Given these developments, we believe that researchers should embrace this new direction as one possible avenue to enhance the successes of their trials and improve the ethical conduct of their research. They will not be alone. There is existing evidence of the importance and feasibility of such community engagement in the broader health field (21–25). In recent years, funding opportunities for community based and community based participatory research have been added to the portfolios of, among others, the US National Institutes of Health and the Canadian Institutes of Health Research. These developments reinforce the need for institutions to be prepared for these changes and encourage community engagement in the research process. IRB approval can include a wider ethical perspective if relevant clinical trial protocols are required to describe their community engagement plans, and these plans are reviewed for their merit as a criterion in ethical approval.

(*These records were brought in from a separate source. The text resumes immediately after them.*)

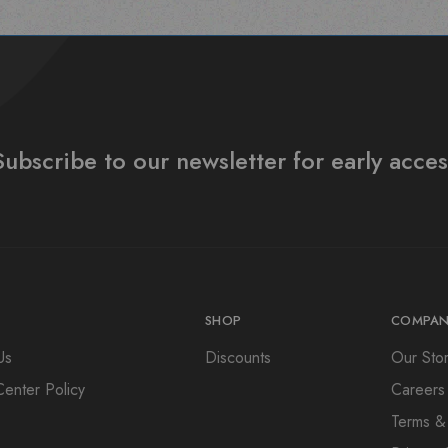
Subscribe to our newsletter for early acces
SHOP
COMPAN
Us
Discounts
Our Sto
Center Policy
Careers
Terms &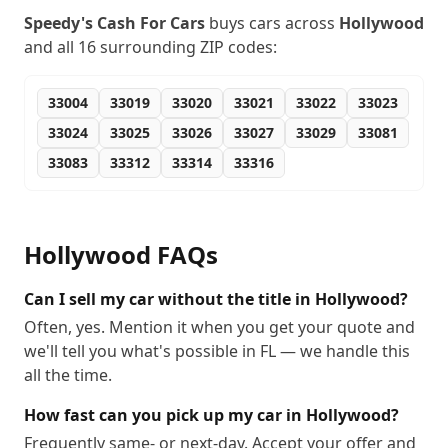
Speedy's Cash For Cars
buys cars across
Hollywood
and all
16
surrounding ZIP codes:
33004
33019
33020
33021
33022
33023
33024
33025
33026
33027
33029
33081
33083
33312
33314
33316
Hollywood
FAQs
Can I sell my car without the title in Hollywood?
Often, yes. Mention it when you get your quote and
we'll tell you what's possible in FL — we handle this
all the time.
How fast can you pick up my car in Hollywood?
Frequently same- or next-day. Accept your offer and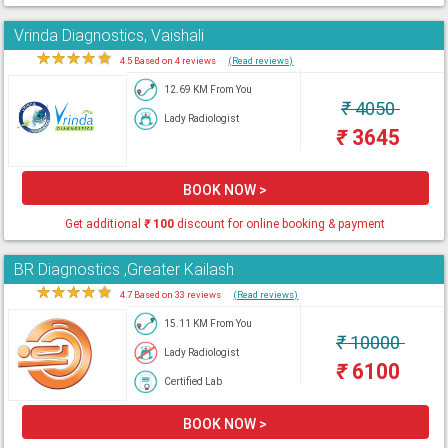
Vrinda Diagnostics, Vaishali
★
★
★
★
★
4.5 Based on 4 reviews
(Read reviews)
12.69 KM From You
₹
4050
Lady Radiologist
₹
3645
BOOK NOW >
Get additional
₹
100
discount for online booking & payment
BR Diagnostics ,Greater Kailash
★
★
★
★
★
4.7 Based on 33 reviews
(Read reviews)
15.11 KM From You
₹
10000
Lady Radiologist
₹
6100
Certified Lab
BOOK NOW >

Engaging in an iterative and collaborative process with community stakeholders is an investment. Discussing research priorities and determining best strategies requires time, effort and financial support. Sponsors and institutions should be prepared to fund activities that can improve trial conduct and lay the foundation for positive collaborations in the future. In genuinely working together with communities, while attending to the best participatory practices possible, researchers, sponsoring institutions and community stakeholders will see more successful clinical trial implementation, more effective controversy mitigation and a greater chance of bringing the field closer to discovering new and vital public health interventions.